───── STORED DATA ─────

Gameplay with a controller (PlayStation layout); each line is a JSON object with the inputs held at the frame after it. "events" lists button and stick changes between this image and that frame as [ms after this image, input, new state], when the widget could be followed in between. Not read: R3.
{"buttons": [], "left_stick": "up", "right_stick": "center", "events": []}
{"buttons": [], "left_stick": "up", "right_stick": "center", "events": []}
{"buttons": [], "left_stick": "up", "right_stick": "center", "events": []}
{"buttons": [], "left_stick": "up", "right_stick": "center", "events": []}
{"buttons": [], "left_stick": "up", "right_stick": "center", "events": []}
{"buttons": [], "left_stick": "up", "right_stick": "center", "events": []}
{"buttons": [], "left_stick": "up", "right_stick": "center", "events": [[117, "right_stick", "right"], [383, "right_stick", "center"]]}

─────

**EXERCISE DETAILS:** Produce a word-for-word restatement of all the records.

**EXERCISE OUTPUT:**
Gameplay with a controller (PlayStation layout); each line is a JSON object with the inputs held at the frame after it. "events" lists button and stick changes between this image and that frame as [ms after this image, input, new state], when the widget could be followed in between. Not read: R3.
{"buttons": [], "left_stick": "up", "right_stick": "center", "events": []}
{"buttons": [], "left_stick": "up", "right_stick": "center", "events": []}
{"buttons": [], "left_stick": "up", "right_stick": "center", "events": []}
{"buttons": [], "left_stick": "up", "right_stick": "center", "events": []}
{"buttons": [], "left_stick": "up", "right_stick": "center", "events": []}
{"buttons": [], "left_stick": "up", "right_stick": "center", "events": []}
{"buttons": [], "left_stick": "up", "right_stick": "center", "events": [[117, "right_stick", "right"], [383, "right_stick", "center"]]}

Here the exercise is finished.